You can't attach a realistic model into the air and I am pretty confident that it takes a whole lot of effort to actually fake a digital image of a flying bird so good it won't be detectable by experts - unless George Lucas is a good friend of the faker.
Had Luneau, the Choc searchers or Mike Collins used a DSLR, we could by now clearly state if the birds depicted were Pileateds, Wood ducks and Anhingas or indeed "the Big One".
This is so maddening to me: I think that bird identification ought to be based on knowledge and not belief, yet there still can't be any knowledge (either way, pro or contra the bird's existence) because all we ever get to see are blurry pixelated videos that could be anything, from Muscovy to Ivory-billed WP.

Jochen said...

Another detail to make my point clear:
The IBWO - if it is still around - is:
a) a bird,
b) a bird,
c) a bird, and
d) a bird.

It is a rare one, just like an Arctic Loon or a Lapwing or a White-crested Elaenia would be in North America.

Therefore, one would assume that birders woulkd apply the same tools to document it as they would to document any other rarity.

And the most common "tools" by far I use myself or see other birders use is
a) DSLR with a 400+ mm IS tele lens OR
b) digiscoping

If you're in a canoe, you can use the camera + tele lens, if you walk through the forest you can carry scope and tripod. You may not be able to go anywhere with it, but hey, you don't really need to when you have a 40x magnification + the zoom function of your pocket digital camera.

fangsheath said...

I'm not sure what you mean by a "surprisingly high number of encounters" being filmed, but it almost goes without saying that we need something clearer than the Luneau video at this point.
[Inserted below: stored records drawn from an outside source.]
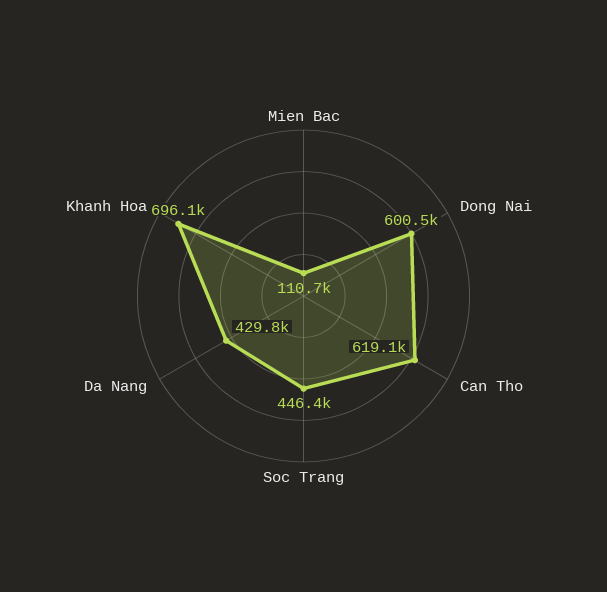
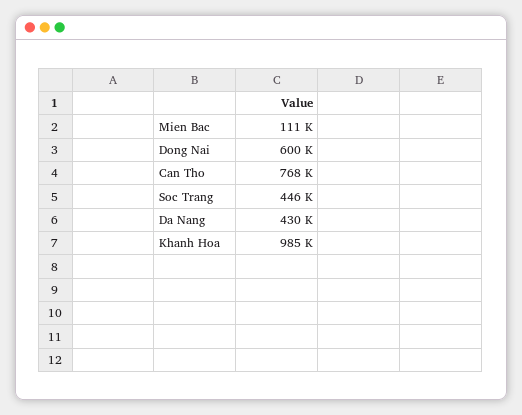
Can Tho: 619100 -> 768000
Khanh Hoa: 696100 -> 985000

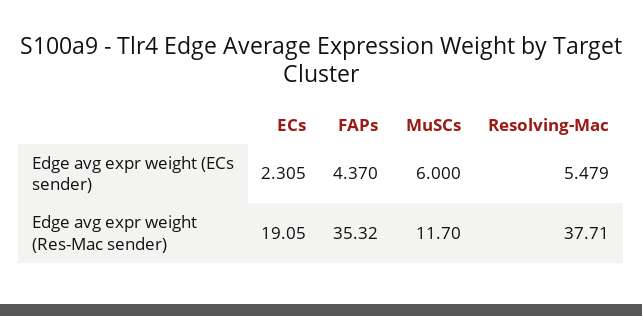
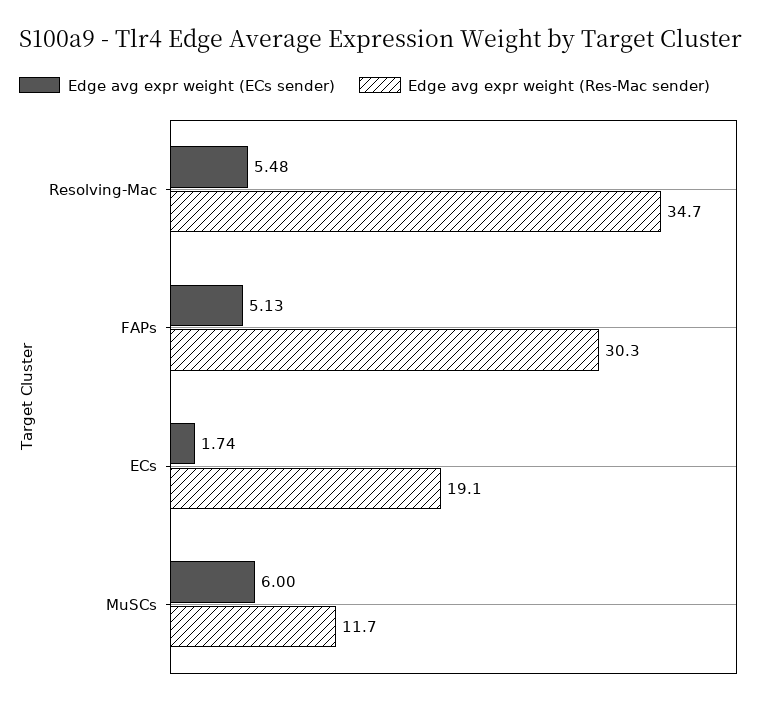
Edge avg expr weight (ECs sender), ECs: 2.305 -> 1.74
Edge avg expr weight (ECs sender), FAPs: 4.37 -> 5.13
Edge avg expr weight (Res-Mac sender), FAPs: 35.32 -> 30.3
Edge avg expr weight (Res-Mac sender), Resolving-Mac: 37.71 -> 34.7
Still we should not overlook that the Luneau video spurred the USFWS to invoke the ESA in Arkansas. A digital SLR is no magic bullet, as Tyler Hicks can attest. It should also be noted that neither the Luneau video nor Geoff's video of a putative ivory-bill in the Choctawhatchee were taken by human beings, so to speak. They were taken by unmanned camcorders, necessarily set at low zooms. It stands to reason that almost any bird imaged under such circumstances would have to be poorly resolved.
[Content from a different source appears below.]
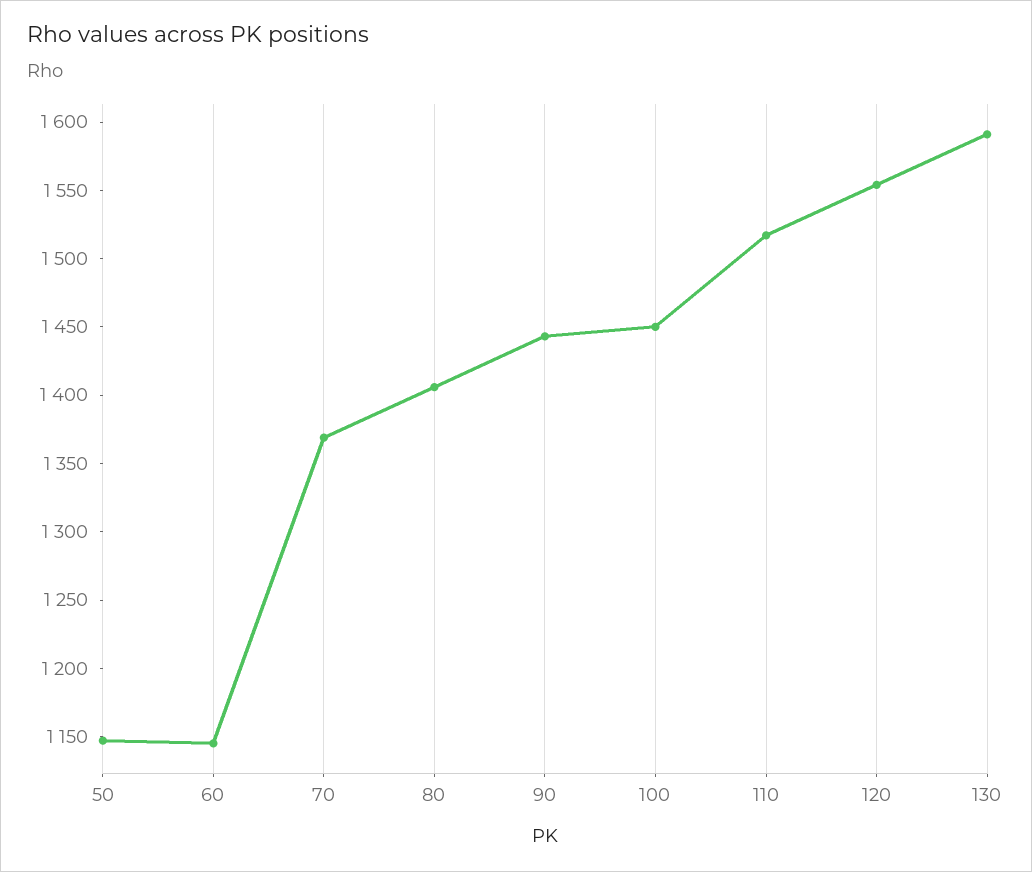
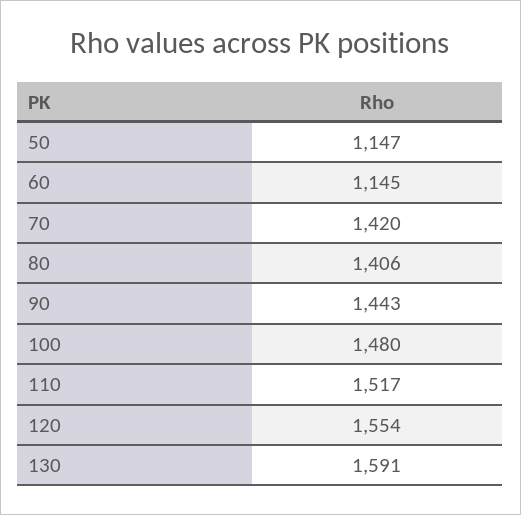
70: 1370 -> 1420
100: 1450 -> 1480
I find it rather significant that there is not a single clear image of an ivory-bill in flight that was not taken at a nest. People are so used to the beautiful close-ups of the John's Bayou pair that they often overlook Tanner's other shots of ivory-bills flying overhead. These are just as poor as recent offerings. Many hours taking shots of fast-flying, wary birds have convinced me that clear ivory-bill imagery is far more likely to come from perched birds than flybys, despite the fact that encounters with perched birds are far less frequent. Likely as not such imagery will come from a camera trap. The better ones have a whopping 3.1 megapixel resolution. Not exactly National Geographic stuff. But I think it may be a while before something better is forthcoming.

Jochen said...

I think we both agree then that the current techniques used, unmanned video cameras, are unlikely to produce satisfying results.
I am also not overly optimistic about camera traps as I think the probability is just too tiny.
I am fully aware that a DSLR is far from being a magic bullet and am sure it is much more difficult to obtain a DSLR image of an Ivory-bill than an image with a video camera set at low zoom - but the more I think about the way people are trying to document the bird, the more I get to the conclusion that this will be the only way - again: if indeed there are still birds around to be photographed.
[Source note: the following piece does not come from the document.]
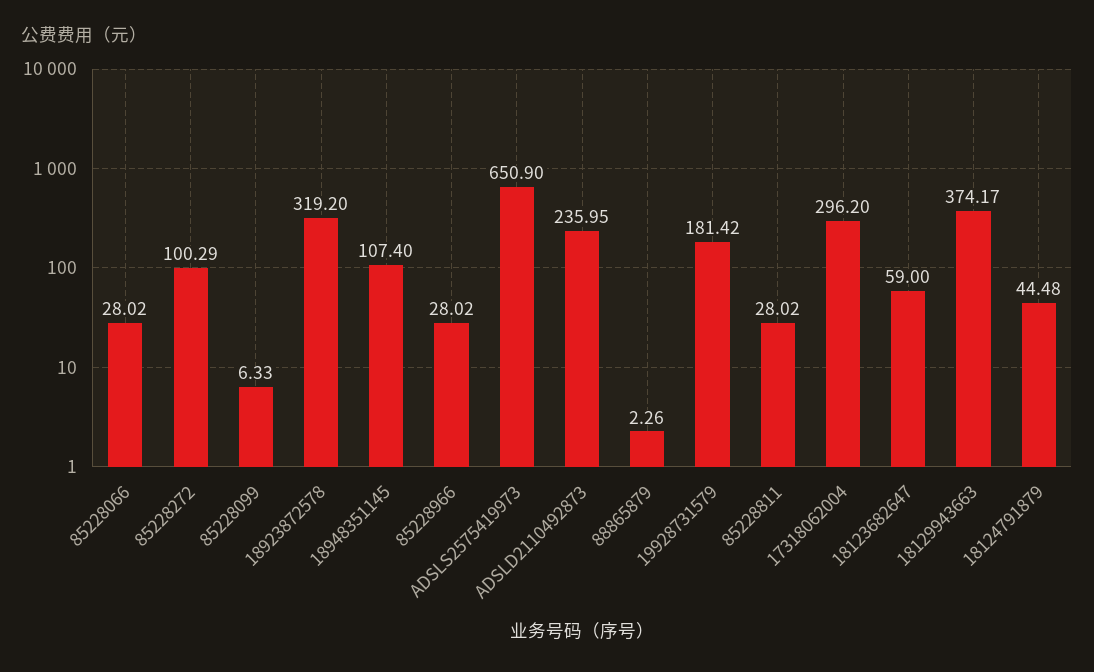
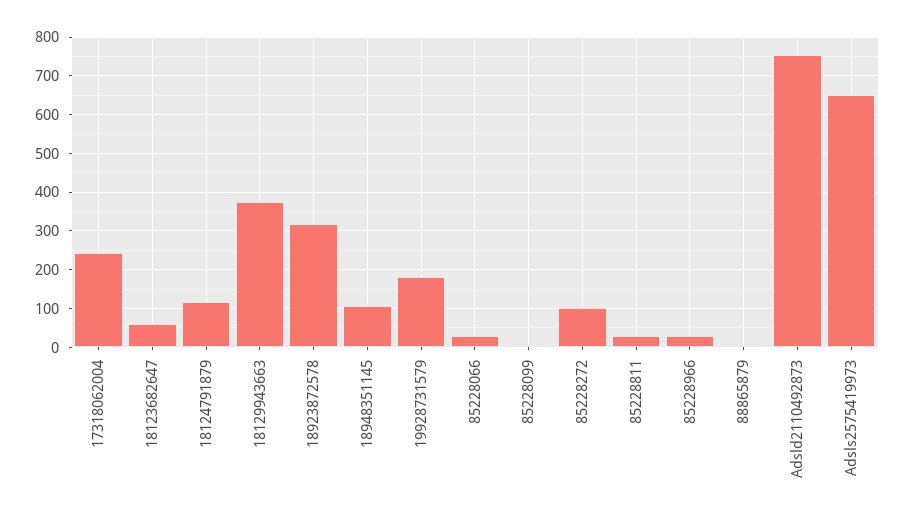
ADSLD2110492873: 235.95 -> 760
17318062004: 296.2 -> 240
18124791879: 44.48 -> 120

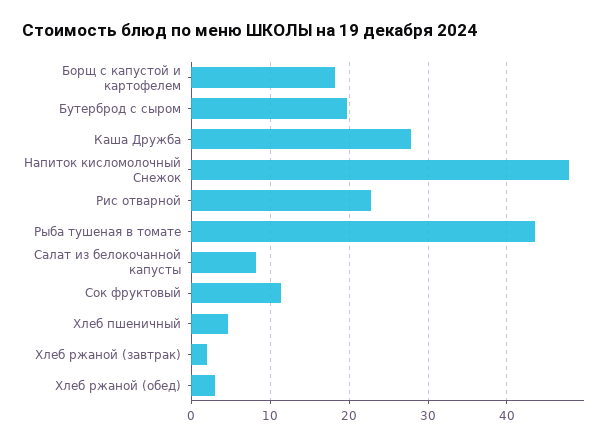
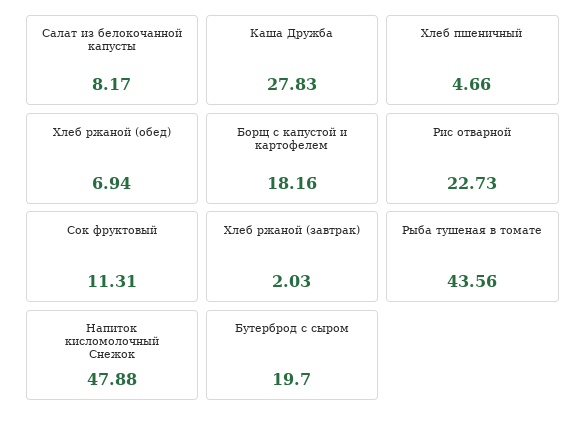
Хлеб ржаной (обед): 3 -> 6.94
Of course the best and clearest image will be of a perched bird, but documenting a perched bird very clearly was achieved back in the 70ies already, to no avail. It is far too easy to call an image from a perched bird a fake - it could be a mounted model or a photoshop trick.
A bird in flight though - with typical blurr of the wing tips etc. would be so extremely difficult to fake - and likely also expensive when you take the working hours into account - that a fake could be almost certainly ruled out.
The best of course is that someone finds a perched bird, gets some digiscoped video, then a few digiscoped stills in a much higher resolution than the video and eventually photographs the bird flying off.